We demonstrate that graphical models can be used to improve the accuracy of classification of subcellular patterns in multi-cell fluorescence microscope images. We also describe a novel algorithm for inferring classes from a graphical model. The performance and speed suggest that the method will be particularly valuable for analysis of images from high-throughput microscopy. We also anticipate that it will be useful for analyzing the mixtures of cell types typically present in images of tissues.

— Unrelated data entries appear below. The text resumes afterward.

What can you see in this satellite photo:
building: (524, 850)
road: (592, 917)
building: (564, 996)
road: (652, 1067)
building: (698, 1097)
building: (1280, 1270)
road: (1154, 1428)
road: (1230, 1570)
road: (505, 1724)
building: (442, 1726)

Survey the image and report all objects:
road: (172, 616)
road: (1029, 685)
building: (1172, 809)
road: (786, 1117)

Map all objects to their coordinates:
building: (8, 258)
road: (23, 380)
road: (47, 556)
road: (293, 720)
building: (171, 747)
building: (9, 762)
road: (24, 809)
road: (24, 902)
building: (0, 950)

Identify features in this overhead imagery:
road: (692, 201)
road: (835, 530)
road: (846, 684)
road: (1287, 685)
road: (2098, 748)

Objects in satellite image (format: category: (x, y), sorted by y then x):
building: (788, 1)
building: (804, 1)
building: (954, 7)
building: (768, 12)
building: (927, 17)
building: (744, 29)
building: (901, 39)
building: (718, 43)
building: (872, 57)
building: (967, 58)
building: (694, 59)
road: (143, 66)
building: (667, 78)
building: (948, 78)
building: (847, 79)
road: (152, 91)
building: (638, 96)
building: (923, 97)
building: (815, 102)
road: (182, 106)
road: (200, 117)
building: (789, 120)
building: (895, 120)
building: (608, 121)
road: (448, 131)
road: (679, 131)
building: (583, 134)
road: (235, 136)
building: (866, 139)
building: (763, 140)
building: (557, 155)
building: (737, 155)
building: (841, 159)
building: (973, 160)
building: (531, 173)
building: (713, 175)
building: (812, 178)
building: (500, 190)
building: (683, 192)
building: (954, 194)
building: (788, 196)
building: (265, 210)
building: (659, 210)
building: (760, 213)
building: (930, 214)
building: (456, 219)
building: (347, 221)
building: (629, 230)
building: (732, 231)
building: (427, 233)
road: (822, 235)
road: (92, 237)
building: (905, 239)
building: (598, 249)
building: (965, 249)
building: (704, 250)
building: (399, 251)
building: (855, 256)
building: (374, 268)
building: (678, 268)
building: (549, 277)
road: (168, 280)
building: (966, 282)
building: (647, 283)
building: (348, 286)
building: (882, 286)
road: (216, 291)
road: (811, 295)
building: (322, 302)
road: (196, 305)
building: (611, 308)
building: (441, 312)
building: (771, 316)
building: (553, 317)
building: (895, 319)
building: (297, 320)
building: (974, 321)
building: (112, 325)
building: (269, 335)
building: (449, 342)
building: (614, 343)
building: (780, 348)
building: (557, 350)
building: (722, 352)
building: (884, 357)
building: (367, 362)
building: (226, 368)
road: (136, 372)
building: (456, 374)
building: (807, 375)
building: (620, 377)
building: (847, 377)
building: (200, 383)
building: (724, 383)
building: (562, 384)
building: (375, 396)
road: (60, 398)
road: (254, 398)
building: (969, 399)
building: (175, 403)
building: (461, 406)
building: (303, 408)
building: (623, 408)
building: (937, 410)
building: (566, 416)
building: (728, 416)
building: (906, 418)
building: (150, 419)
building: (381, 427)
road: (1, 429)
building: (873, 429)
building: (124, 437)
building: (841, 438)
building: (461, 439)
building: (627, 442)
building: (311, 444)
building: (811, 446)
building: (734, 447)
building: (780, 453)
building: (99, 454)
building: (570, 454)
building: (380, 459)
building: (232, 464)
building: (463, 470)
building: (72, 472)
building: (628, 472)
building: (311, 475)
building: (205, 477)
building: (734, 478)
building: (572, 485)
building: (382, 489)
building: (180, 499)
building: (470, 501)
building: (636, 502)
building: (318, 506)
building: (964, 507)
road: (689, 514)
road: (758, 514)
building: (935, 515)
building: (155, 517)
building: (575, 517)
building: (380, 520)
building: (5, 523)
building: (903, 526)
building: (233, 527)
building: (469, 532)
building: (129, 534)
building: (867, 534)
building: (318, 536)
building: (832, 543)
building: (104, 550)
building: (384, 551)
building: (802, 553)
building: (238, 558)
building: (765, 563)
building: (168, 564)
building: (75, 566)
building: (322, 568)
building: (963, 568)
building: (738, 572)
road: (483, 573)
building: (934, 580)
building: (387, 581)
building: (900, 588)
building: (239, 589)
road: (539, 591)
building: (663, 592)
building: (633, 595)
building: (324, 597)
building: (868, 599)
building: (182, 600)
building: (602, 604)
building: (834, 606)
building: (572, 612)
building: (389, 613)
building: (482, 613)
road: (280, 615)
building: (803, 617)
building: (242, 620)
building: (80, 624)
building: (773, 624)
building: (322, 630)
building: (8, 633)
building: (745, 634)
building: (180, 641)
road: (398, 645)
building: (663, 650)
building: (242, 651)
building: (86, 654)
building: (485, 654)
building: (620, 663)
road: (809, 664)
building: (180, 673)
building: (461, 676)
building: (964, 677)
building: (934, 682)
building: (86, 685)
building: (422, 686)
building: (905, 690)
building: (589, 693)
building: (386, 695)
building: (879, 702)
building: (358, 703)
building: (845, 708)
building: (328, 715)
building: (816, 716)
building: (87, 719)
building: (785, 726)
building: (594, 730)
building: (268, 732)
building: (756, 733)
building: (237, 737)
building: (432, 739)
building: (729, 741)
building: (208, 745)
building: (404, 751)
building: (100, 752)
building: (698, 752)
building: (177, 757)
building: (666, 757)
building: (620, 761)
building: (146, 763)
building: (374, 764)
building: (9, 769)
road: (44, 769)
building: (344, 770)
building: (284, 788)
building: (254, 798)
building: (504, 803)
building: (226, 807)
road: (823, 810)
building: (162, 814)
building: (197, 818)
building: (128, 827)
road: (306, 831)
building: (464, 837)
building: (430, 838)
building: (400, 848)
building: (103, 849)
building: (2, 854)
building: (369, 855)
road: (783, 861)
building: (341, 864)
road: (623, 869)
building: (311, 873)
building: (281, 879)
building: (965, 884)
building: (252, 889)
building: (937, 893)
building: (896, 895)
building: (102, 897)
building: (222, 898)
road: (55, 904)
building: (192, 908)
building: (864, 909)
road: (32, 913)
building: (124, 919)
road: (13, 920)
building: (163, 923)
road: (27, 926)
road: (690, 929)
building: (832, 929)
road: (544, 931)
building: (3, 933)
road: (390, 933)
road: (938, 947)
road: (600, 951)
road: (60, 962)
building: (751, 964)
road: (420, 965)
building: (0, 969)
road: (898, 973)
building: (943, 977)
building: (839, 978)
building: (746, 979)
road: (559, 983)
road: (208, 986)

Lastly, we anticipate that the method can be generalized to other problems.
了解蛋白质的亚细胞定位对于理解该蛋白质在细胞中的作用至关重要。这种定位通常通过对荧光显微镜图像的解读来确定。近年来,已开发出自动化系统,用于对这类图像进行一致且客观的解读,以便将单个细胞中的蛋白质模式归类到已知的定位类别。虽然这些系统对所有主要亚细胞结构的单细胞图像的识别准确率近乎完美,但其区分细胞器亚模式(如两种高尔基体蛋白)的能力并不理想。我们在此所述工作的目标是通过一次考虑多个细胞,提高自动化系统判断细胞区域中存在两种相似模式中的哪一种的能力。由于显示相同定位模式的细胞通常聚集在一起,考虑多个细胞有望改善对相似模式的区分。
我们描述了如何利用实验条件信息为细胞区域中的多个细胞构建图形表示。假设一个区域由少数几类组成,通过允许模型中每个细胞每种模式的计算概率受其相邻细胞概率的影响,可以提高分类准确率。我们描述了一种实现这种影响的新方法,即调整每类的先验概率以反映所呈现的模式。当将这种图形模型方法用于每个细胞真实类别已知的合成多细胞图像时,我们观察到区分相似类别的能力得到了提高,同时区分不同类别的能力没有任何下降。该方法的计算复杂度足够低,以至于在1600兆赫兹处理器上,不到0.04秒就能为12个细胞的区域获得改进的类别分配。
我们证明了图形模型可用于提高多细胞荧光显微镜图像中亚细胞模式的分类准确率。我们还描述了一种从图形模型推断类别的新算法。其性能和速度表明该方法对于高通量显微镜图像分析将特别有价值。我们还预期它对于分析组织图像中通常存在的细胞类型混合物会很有用。最后,我们预期该方法可推广到其他问题。